Ok, so how else can you tell? Put in the dvd player. If a scrolling message on the bottom says "This copy is for preview only" or "For your consideration" or "Property of ***** Studio only" I think we can be fairly certain that it is a pirate copy.

Still not sure?? Ok, the final test. Put on the English subtitles - if they appear to have been written by a drunken monkey with a typewriter and no grasp of tense, then you are probably watching a pirate dvd. Although I do have a theory that if you drink a bottle of rum, place the couch on a seesaw to replicate the movement of a ship and then try to understand the subtitles - they will make perfect sense.

Friday, March 04, 2005

Laziest or just Sleepiest?

Where I work, we have raft of volunteers who come in once a week or more to do the boring mundane stuff that no one else can be bothered to do. Once in a while, you get someone who is doing it to get a foot in the door, which can either be really good or really bad. Apparently one our new volunteers was found asleep in the stacks (you remember that I work in a library, right?). By all accounts, this particular volunteer is a bit of a drip so there was much mirth amongst the staff. And let's face it, if you are sleeping on the job, you are not looking good as a candidate for a paying position. I thought that this was a bit unfair because I am always falling asleep inappropriately.

When I worked for a large Government department, I used to have to take the minutes for meetings with the Union. We had about six different working groups plus the main negotiation meeting every week so I was spending about twelve hours a week in meetings taking notes. And they weren't even interesting meetings - dull, dull, dull. By the afternoon, the meeting rooms had warmed up and I could never keep my eyes open. I used to have to sit next to my boss and she would elbow me when I started to doze.

But this was not an isolated series of events - I also slept through the second hour of an entire semester of an Ancient History subject - "The Age of Revolution in Rome". I still got a 5 for this subject so I think I must have been learning by osmosis.

Another time we went to see a band on a Thursday night and I was very tired. The headlining act didn't come on until about 11.30pm and the supporting band was a bit lack lustre. We were sitting on stools at those high round tables about two metres from the marshall stack. I just put my head down on my arms at about 11ish and dropped off to sleep for half an hour. I was very rudely awoken by the bouncer who tried to throw us all out because he thought I was in a drug induced coma (yeah, no calling an ambulance or preparing to give first aid - just throw us out!). I very clearly recall Handsomest Husband protesting to the bald guy "no, she's not on drugs, she's just really, really tired".

Thursday, March 03, 2005

Back to Uni

Uni is always such fun at the beginning of semester - especially in the few hours before you receive your course outlines.

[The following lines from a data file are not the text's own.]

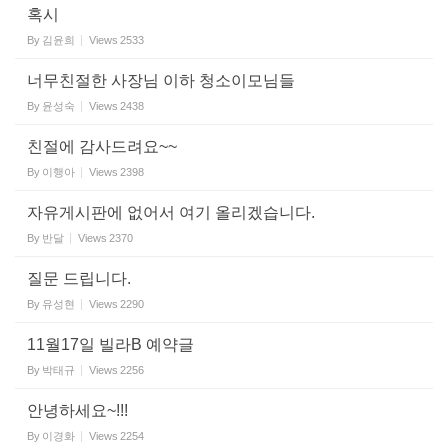
혹시
By
김윤희
Views
2533
너무친절한 사장님 이하 청소이모님들
By
윤성숙
Views
2438
친절에 감사드려요~~
By
이행아
Views
2398
자유게시판에 없어서 여기 올리겠습니다.
By
반달
Views
2370
질문 드립니다.
By
유성현
Views
2290
11월17일 빌라B 예약글
By
박태규
Views
2256
안녕하세요~!!!
By
이경화
Views
2254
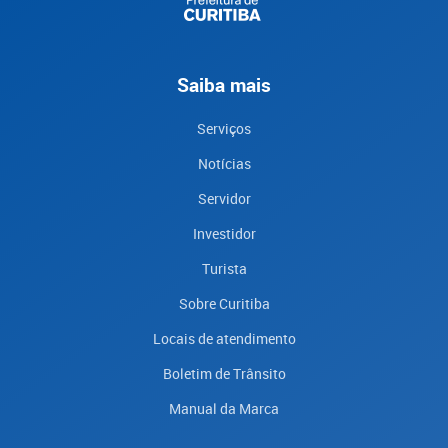
Saiba mais
Serviços
Notícias
Servidor
Investidor
Turista
Sobre Curitiba
Locais de atendimento
Boletim de Trânsito
Manual da Marca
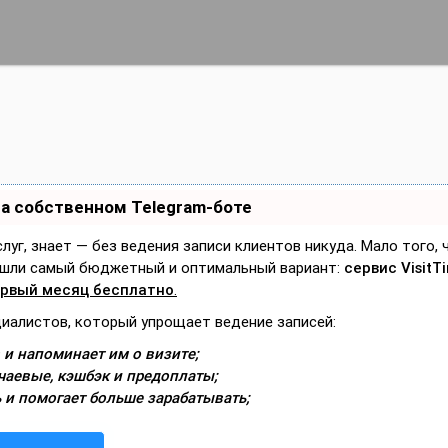
на собственном Telegram-боте
слуг, знает — без ведения записи клиентов никуда. Мало того,
Нашли самый бюджетный и оптимальный вариант:
сервис VisitT
рвый месяц бесплатно
.
циалистов, который упрощает ведение записей:
 и напоминает им о визите;
чаевые, кэшбэк и предоплаты;
 и помогает больше зарабатывать;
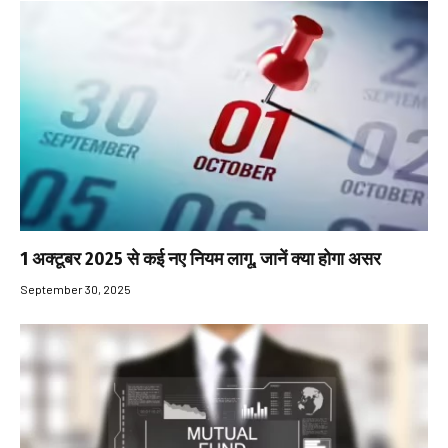
1 अक्टूबर 2025 से कई नए नियम लागू, जानें क्या होगा असर
September 30, 2025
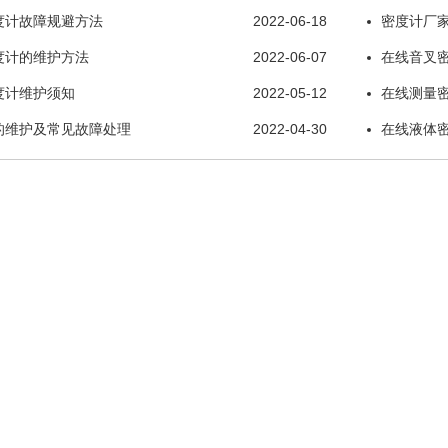
度计故障规避方法
2022-06-18
密度计厂家
度计的维护方法
2022-06-07
在线音叉
度计维护须知
2022-05-12
在线测量
的维护及常见故障处理
2022-04-30
在线液体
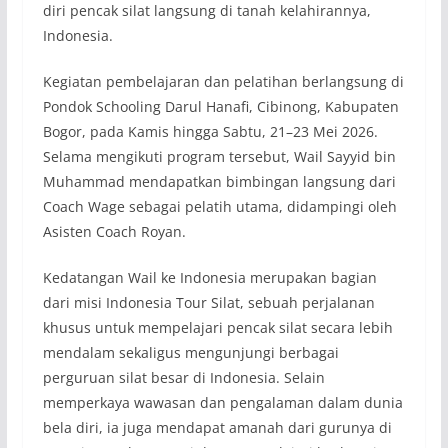
diri pencak silat langsung di tanah kelahirannya,
Indonesia.
Kegiatan pembelajaran dan pelatihan berlangsung di
Pondok Schooling Darul Hanafi, Cibinong, Kabupaten
Bogor, pada Kamis hingga Sabtu, 21–23 Mei 2026.
Selama mengikuti program tersebut, Wail Sayyid bin
Muhammad mendapatkan bimbingan langsung dari
Coach Wage sebagai pelatih utama, didampingi oleh
Asisten Coach Royan.
Kedatangan Wail ke Indonesia merupakan bagian
dari misi Indonesia Tour Silat, sebuah perjalanan
khusus untuk mempelajari pencak silat secara lebih
mendalam sekaligus mengunjungi berbagai
perguruan silat besar di Indonesia. Selain
memperkaya wawasan dan pengalaman dalam dunia
bela diri, ia juga mendapat amanah dari gurunya di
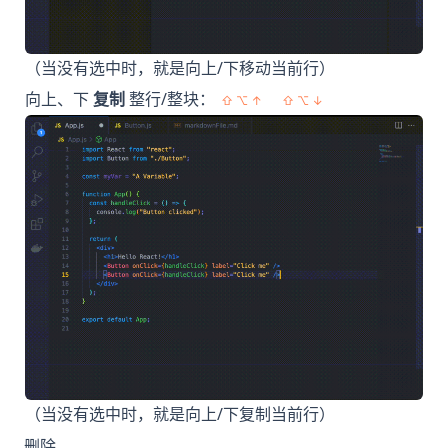
（当没有选中时，就是向上/下移动当前行）
向上、下
复制
整行/整块：
⇧ ⌥ ↑
⇧ ⌥ ↓
（当没有选中时，就是向上/下复制当前行）
删除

Technically you are a student, you can hang out on the lawn and watch the clouds drift by, you can buy cheap food at the refectory, drink coffee with friends you've bumped into and yet there are no assessment pressures. Cut to three hours later when you will find me in the library desperately photocopying the readings for the next week and freaking out about an upcoming presentation.

Anyway, my point is that yesterday was still pretty nice. Even though I know now how much reading, note taking and research will roughly constitute a seat of the pants pass, it's still all good.

I had an ephiphanic moment (is that a word?) in my meditation class yesterday. We were talking about how the West uses meditation - stress relief, concentration, improved achievements etc. Then it dawned on me - the whole point of meditation is to transcend the mundane, the physical and the everyday. Meditation is about letting go of the worldly and finding the divine. Yet in the West, here we are turning meditation on its head and using it to boost our performance and our drive for possessions. How wrong is that.